Source texts of formatted documents
·····
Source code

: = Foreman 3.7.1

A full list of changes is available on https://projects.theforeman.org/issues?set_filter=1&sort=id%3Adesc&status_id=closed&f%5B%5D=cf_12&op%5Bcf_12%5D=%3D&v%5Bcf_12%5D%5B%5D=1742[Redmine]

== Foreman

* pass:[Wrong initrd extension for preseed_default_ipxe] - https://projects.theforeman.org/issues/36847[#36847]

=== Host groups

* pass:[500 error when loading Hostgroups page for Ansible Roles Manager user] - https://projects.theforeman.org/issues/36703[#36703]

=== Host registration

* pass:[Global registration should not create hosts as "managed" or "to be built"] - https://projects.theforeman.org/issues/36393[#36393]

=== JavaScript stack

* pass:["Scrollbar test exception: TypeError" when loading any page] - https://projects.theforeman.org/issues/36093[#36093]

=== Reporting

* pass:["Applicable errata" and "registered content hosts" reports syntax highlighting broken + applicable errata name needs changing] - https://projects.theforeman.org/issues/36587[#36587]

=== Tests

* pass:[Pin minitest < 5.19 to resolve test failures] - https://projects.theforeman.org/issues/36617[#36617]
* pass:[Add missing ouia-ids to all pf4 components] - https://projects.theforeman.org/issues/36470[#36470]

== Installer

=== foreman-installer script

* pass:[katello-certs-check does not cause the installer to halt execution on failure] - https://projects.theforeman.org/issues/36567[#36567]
·····
▶ **EXERCISE OBJECTIVE**: Give the number of lines in the records that contain the string "when", with no other output.

▶ **EXERCISE RESULT**: 2